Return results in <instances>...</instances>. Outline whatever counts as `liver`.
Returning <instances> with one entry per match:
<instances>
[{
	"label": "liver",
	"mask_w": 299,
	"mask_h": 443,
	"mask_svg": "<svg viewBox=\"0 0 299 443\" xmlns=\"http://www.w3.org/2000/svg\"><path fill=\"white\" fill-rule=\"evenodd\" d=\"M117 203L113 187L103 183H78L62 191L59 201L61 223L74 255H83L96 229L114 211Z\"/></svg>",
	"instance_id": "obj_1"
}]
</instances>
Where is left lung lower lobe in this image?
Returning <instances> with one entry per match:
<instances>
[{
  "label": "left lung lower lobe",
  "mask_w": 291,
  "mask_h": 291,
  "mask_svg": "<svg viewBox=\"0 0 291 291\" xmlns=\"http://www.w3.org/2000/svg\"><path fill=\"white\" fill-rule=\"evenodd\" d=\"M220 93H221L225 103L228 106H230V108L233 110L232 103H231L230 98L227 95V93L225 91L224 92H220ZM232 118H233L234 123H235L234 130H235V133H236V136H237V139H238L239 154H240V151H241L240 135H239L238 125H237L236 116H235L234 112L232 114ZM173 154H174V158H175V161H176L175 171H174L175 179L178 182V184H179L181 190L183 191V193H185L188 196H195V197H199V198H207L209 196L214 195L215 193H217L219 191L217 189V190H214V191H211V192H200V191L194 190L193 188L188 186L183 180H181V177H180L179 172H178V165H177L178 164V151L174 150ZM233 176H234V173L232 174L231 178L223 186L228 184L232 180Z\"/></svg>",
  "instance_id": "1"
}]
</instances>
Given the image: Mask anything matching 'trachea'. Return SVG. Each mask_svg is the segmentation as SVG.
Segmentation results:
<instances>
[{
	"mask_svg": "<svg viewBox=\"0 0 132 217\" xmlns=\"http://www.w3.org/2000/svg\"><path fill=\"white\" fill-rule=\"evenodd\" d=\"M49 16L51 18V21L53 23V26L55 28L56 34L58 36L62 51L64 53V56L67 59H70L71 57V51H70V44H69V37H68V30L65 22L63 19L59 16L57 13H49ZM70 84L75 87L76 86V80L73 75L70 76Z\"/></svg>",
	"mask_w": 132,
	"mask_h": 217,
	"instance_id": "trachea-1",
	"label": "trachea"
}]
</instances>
####################
### Directive
Pick out each line of the rows above that contains the string "fill".

### Finished task
	"mask_svg": "<svg viewBox=\"0 0 299 443\" xmlns=\"http://www.w3.org/2000/svg\"><path fill=\"white\" fill-rule=\"evenodd\" d=\"M117 203L113 187L103 183H78L62 191L59 201L61 223L74 255H83L96 229L114 211Z\"/></svg>",
  "mask_svg": "<svg viewBox=\"0 0 291 291\" xmlns=\"http://www.w3.org/2000/svg\"><path fill=\"white\" fill-rule=\"evenodd\" d=\"M220 93H221L225 103L228 106H230V108L233 110L232 103H231L230 98L227 95V93L225 91L224 92H220ZM232 118H233L234 123H235L234 130H235V133H236V136H237V139H238L239 154H240V151H241L240 135H239L238 125H237L236 116H235L234 112L232 114ZM173 154H174V158H175V161H176L175 171H174L175 179L178 182V184H179L181 190L183 191V193H185L188 196H195V197H199V198H207L209 196L214 195L215 193H217L219 191L217 189V190H214V191H211V192H200V191L194 190L193 188L188 186L183 180H181V177H180L179 172H178V165H177L178 164V151L174 150ZM233 176H234V173L232 174L231 178L223 186L228 184L232 180Z\"/></svg>",
	"mask_svg": "<svg viewBox=\"0 0 132 217\" xmlns=\"http://www.w3.org/2000/svg\"><path fill=\"white\" fill-rule=\"evenodd\" d=\"M49 16L51 18V21L53 23V26L55 28L56 34L58 36L62 51L64 53V56L67 59H70L71 57V51H70V44H69V37H68V30L65 22L63 19L59 16L57 13H49ZM70 84L75 87L76 86V80L73 75L70 76Z\"/></svg>",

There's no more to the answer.